Hochstatter was still trying to work out a new scheme, with half of his men occupied in unloading and the other half in the desert with the commandeered guns, when a
Sanitätskorps
colonel arrived to demand tents.

‘We’ve got no spare tents,’ Hochstatter said. ‘They’ve all been taken!’

‘I’ve been told to expect two thousand wounded. Where am I supposed to put them?’

‘There’s the Mantazeh Palace,’ Dr Carell, the medical officer, suggested.

‘It’s almost a ruin.’

‘If the wounded have been in the desert,’ Carell said, ‘they won’t complain.’

Then .Captain Veledetti, in charge of the POW compound, asked when they were going to get his prisoners away. They were growing restless, he said, and he suspected they were making wire-cutters.

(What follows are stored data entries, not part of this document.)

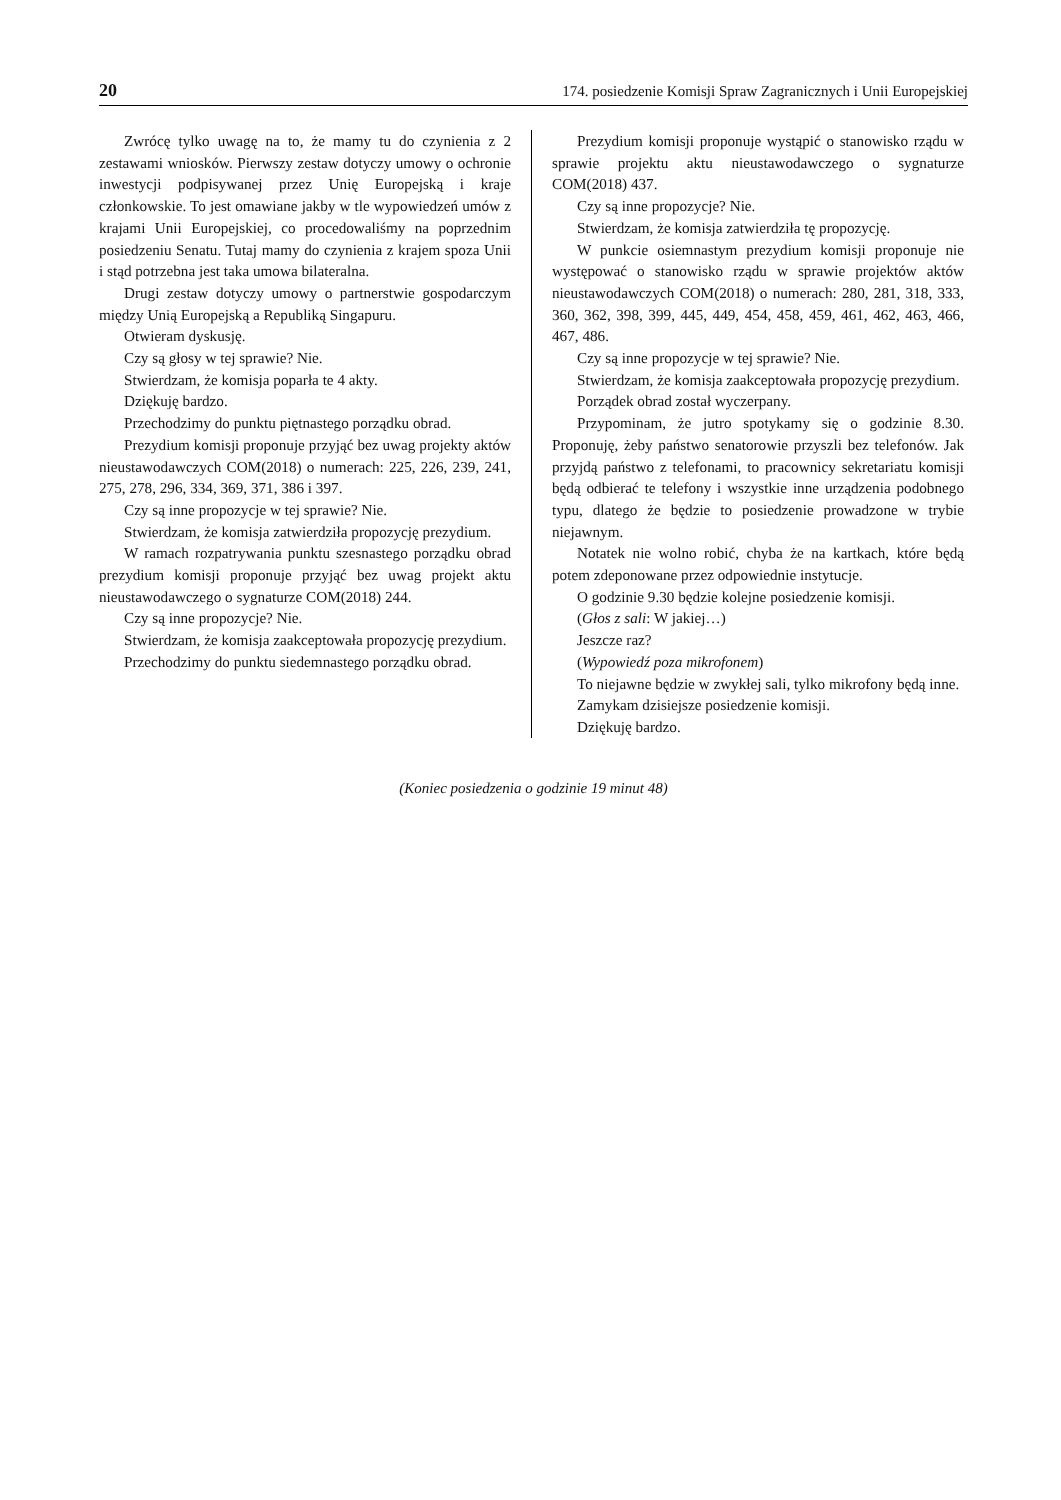20 174. posiedzenie Komisji Spraw Zagranicznych i Unii Europejskiej
Zwrócę tylko uwagę na to, że mamy tu do czynienia z 2 zestawami wniosków. Pierwszy zestaw dotyczy umowy o ochronie inwestycji podpisywanej przez Unię Europejską i kraje członkowskie. To jest omawiane jakby w tle wypowiedzeń umów z krajami Unii Europejskiej, co procedowaliśmy na poprzednim posiedzeniu Senatu. Tutaj mamy do czynienia z krajem spoza Unii i stąd potrzebna jest taka umowa bilateralna.
Drugi zestaw dotyczy umowy o partnerstwie gospodarczym między Unią Europejską a Republiką Singapuru.
Otwieram dyskusję.
Czy są głosy w tej sprawie? Nie.
Stwierdzam, że komisja poparła te 4 akty.
Dziękuję bardzo.
Przechodzimy do punktu piętnastego porządku obrad.
Prezydium komisji proponuje przyjąć bez uwag projekty aktów nieustawodawczych COM(2018) o numerach: 225, 226, 239, 241, 275, 278, 296, 334, 369, 371, 386 i 397.
Czy są inne propozycje w tej sprawie? Nie.
Stwierdzam, że komisja zatwierdziła propozycję prezydium.
W ramach rozpatrywania punktu szesnastego porządku obrad prezydium komisji proponuje przyjąć bez uwag projekt aktu nieustawodawczego o sygnaturze COM(2018) 244.
Czy są inne propozycje? Nie.
Stwierdzam, że komisja zaakceptowała propozycję prezydium.
Przechodzimy do punktu siedemnastego porządku obrad.
Prezydium komisji proponuje wystąpić o stanowisko rządu w sprawie projektu aktu nieustawodawczego o sygnaturze COM(2018) 437.
Czy są inne propozycje? Nie.
Stwierdzam, że komisja zatwierdziła tę propozycję.
W punkcie osiemnastym prezydium komisji proponuje nie występować o stanowisko rządu w sprawie projektów aktów nieustawodawczych COM(2018) o numerach: 280, 281, 318, 333, 360, 362, 398, 399, 445, 449, 454, 458, 459, 461, 462, 463, 466, 467, 486.
Czy są inne propozycje w tej sprawie? Nie.
Stwierdzam, że komisja zaakceptowała propozycję prezydium.
Porządek obrad został wyczerpany.
Przypominam, że jutro spotykamy się o godzinie 8.30. Proponuję, żeby państwo senatorowie przyszli bez telefonów. Jak przyjdą państwo z telefonami, to pracownicy sekretariatu komisji będą odbierać te telefony i wszystkie inne urządzenia podobnego typu, dlatego że będzie to posiedzenie prowadzone w trybie niejawnym.
Notatek nie wolno robić, chyba że na kartkach, które będą potem zdeponowane przez odpowiednie instytucje.
O godzinie 9.30 będzie kolejne posiedzenie komisji.
(Głos z sali: W jakiej…)
Jeszcze raz?
(Wypowiedź poza mikrofonem)
To niejawne będzie w zwykłej sali, tylko mikrofony będą inne.
Zamykam dzisiejsze posiedzenie komisji.
Dziękuję bardzo.
(Koniec posiedzenia o godzinie 19 minut 48)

Through all the panic, the roaring of the guns continued beyond Qaba and the news from the desert became increasingly grim. It seemed the Tommies had broken through near the coast and that though the panzers had been strengthened by new and repaired vehicles, there were still only half the number there had been when the battle had started, while the artillery was being shattered, crazed and exhausted by the sustained pressure from tanks, guns and aircraft.

Yet by the afternoon of the 30th, as Babington’s little fleet began to draw near, things in Qaba were actually beginning to look up. Though the pioneer officer had been whipped away to take over a staff job at Fuka, what was left of his pioneers remained and a signal arrived from army headquarters ordering that under no circumstances were the two 75s that Schoeler had acquired to be removed and that the defences were not -- repeat not -- to be reduced any further.

The tension was further eased by the news that Rommel had decided to pull back towards Fuka. This was brought in by the pioneer officer who reappeared to pick up his kit as he passed through Qaba en route for Bardia where he was hoping to rustle up fresh vehicles for the panzers.